_How to complete this task_
Retype the stretch of material from the line containing "ンがあり、城主の名にちなみ「氏邦桜」の名で" through the line containing "позволило им выйти в первые ряды европейских", both included, and leave the pictures out.

_Available data_
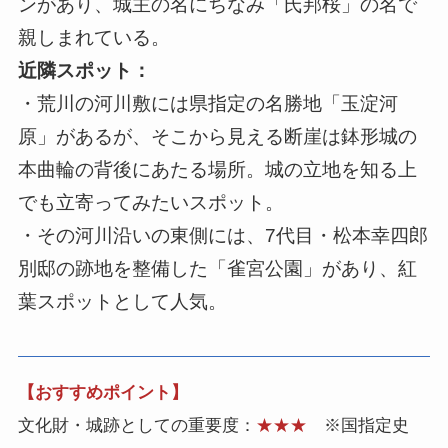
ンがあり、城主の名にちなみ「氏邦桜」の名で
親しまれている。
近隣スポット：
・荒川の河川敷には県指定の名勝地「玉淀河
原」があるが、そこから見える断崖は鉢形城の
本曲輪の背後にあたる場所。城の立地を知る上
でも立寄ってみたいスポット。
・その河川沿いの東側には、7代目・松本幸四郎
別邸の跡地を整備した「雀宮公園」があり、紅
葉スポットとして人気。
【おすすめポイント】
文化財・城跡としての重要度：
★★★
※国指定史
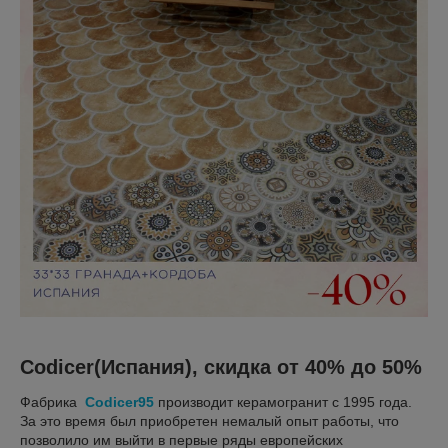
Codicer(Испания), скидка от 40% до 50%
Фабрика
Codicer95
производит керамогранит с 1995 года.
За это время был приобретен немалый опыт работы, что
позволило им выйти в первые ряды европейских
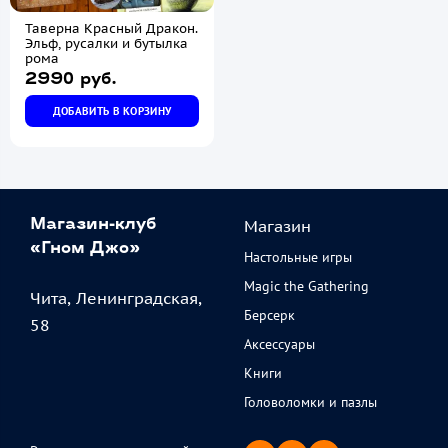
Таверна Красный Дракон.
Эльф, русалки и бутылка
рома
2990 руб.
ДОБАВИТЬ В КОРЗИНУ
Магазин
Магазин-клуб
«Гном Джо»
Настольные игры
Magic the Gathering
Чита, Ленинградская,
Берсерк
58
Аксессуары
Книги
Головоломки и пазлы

==

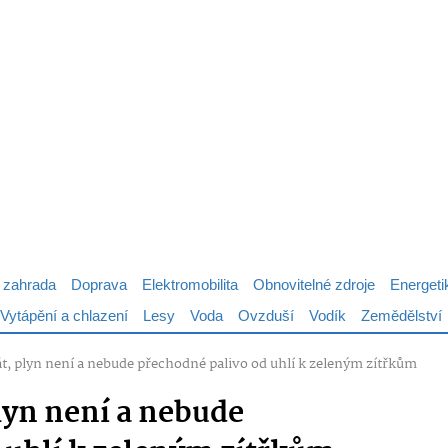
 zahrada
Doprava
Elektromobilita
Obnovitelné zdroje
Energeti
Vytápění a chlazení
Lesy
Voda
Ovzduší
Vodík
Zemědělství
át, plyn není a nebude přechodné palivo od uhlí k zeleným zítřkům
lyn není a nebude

_Task solution_
ンがあり、城主の名にちなみ「氏邦桜」の名で
親しまれている。
近隣スポット：
・荒川の河川敷には県指定の名勝地「玉淀河
原」があるが、そこから見える断崖は鉢形城の
本曲輪の背後にあたる場所。城の立地を知る上
でも立寄ってみたいスポット。
・その河川沿いの東側には、7代目・松本幸四郎
別邸の跡地を整備した「雀宮公園」があり、紅
葉スポットとして人気。
【おすすめポイント】
文化財・城跡としての重要度：
★★★
※国指定史
Codicer(Испания), скидка от 40% до 50%
Фабрика
Codicer95
производит керамогранит с 1995 года.
За это время был приобретен немалый опыт работы, что
позволило им выйти в первые ряды европейских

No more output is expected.